After Vetoing Voter ID Bill, Pennsylvania Governor Decides to Consider Reform

Posted: Jul 26, 2021 2:00 PM
After Vetoing Voter ID Bill, Pennsylvania Governor Decides to Consider Reform

Source: AP Photo/Marc Levy

In an unexpected twist last week, Pennsylvania Gov. Tom Wolf (D) implied that he could work with his state’s Republicans to pass stricter voter identification legislation.

“I’m sure, out there, is a reasonable voter ID solution to say…you need to show that you should be voting here,” Wolf said in an interview with The Philadelphia Inquirer last Tuesday. “And I’m fine with that. The formula in [the Republican bill], in my mind, was not it.”

The bill Wolf referenced, formally known as House Bill 1300, was passed by the Republican-controlled Pennsylvania House of Representatives on June 23. Among other measures to ensure the integrity of state elections, it would have required voters to present a form of ID every time they go to the polls.

However, Wolf vetoed HB 1300 a week later, claiming in his veto statement that its enactment would “threaten to disrupt election administration, undermine faith in government, and invite costly, time-consuming, and destabilizing litigation.”

Just weeks after the veto, Wolf’s remarks were met with surprise from the Pennsylvania GOP, including HB 1300’s main sponsor, Rep. Seth Grove (R-York). Grove criticized Wolf for not reaching a compromise and blamed his administration for the breakdown of election reform.

“I’m dumbfounded,” Grove told the Inquirer. “I’m literally dumbfounded … This entire issue is on his administration being unwilling to come to the table and have discussions on elections.”
Despite actions that clearly show Wolf is against voter ID expansion, the governor clarified his position last Thursday by accusing its proponents of voter suppression.

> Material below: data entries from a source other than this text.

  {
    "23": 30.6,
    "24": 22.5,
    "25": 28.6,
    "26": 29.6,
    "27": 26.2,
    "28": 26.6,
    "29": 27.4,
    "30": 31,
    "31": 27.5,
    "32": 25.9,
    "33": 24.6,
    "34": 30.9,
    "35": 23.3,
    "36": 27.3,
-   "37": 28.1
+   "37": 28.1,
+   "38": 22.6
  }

“I'm willing to have a conversation about voting reform,” Wolf said. “But if you’re trying to suppress the vote, that’s just a nonstarter for me.”

Wolf joins President Biden, Stacey Abrams, and other prominent Democrats in his opposition to universal voter ID laws. The party has long argued that such laws are racist tools of voter suppression, but the truth is that voter ID remains popular among the American public.

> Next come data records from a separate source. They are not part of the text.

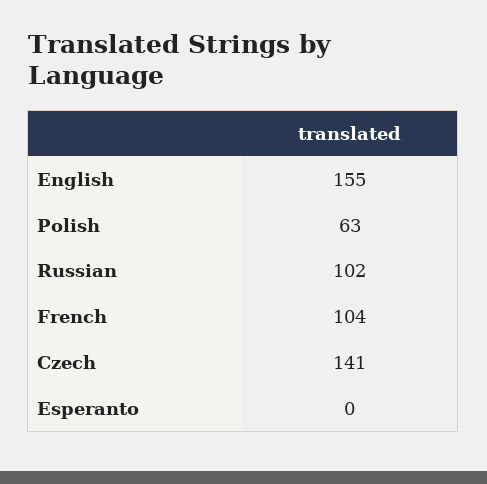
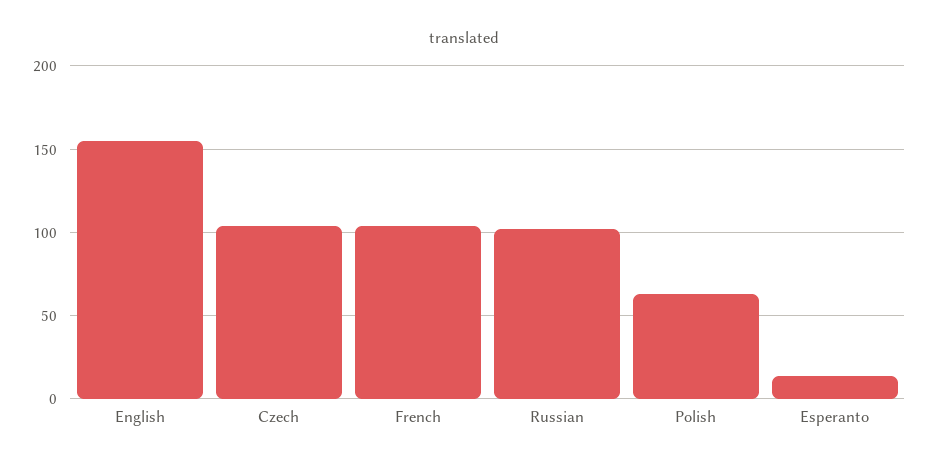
  {
    "English": 155,
    "Polish": 63,
    "Russian": 102,
    "French": 104,
-   "Czech": 141,
+   "Czech": 105,
-   "Esperanto": 0
+   "Esperanto": 15
  }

A Monmouth University poll conducted last month found that 80 percent of Americans support requiring a photo ID to vote. Interestingly, this figure is greater among minorities (84 percent) than white voters (77 percent).

Any serious discussions about elections in Pennsylvania should certainly mention the 2020 presidential election. Joe Biden defeated Donald Trump by a margin of just 80,000 votes in the Keystone State (1.17 percent of the total votes cast), and the post-election counting of thousands of mail-in ballots was enabled by a controversial state Supreme Court decision last September.

The United States Supreme Court upheld this election results last October, paving the way for Biden’s victory in November. Spearheaded by state Sen. Doug Mastriano (R-Franklin), Trump allies in Pennsylvania are pushing for a full election audit in the state.

Pennsylvania’s election laws currently require voters to present an ID upon their first time voting at a new polling location. A previous GOP effort to expand the voter ID requirements was blocked by the Pennsylvania Supreme Court’s Applewhite decision in 2014.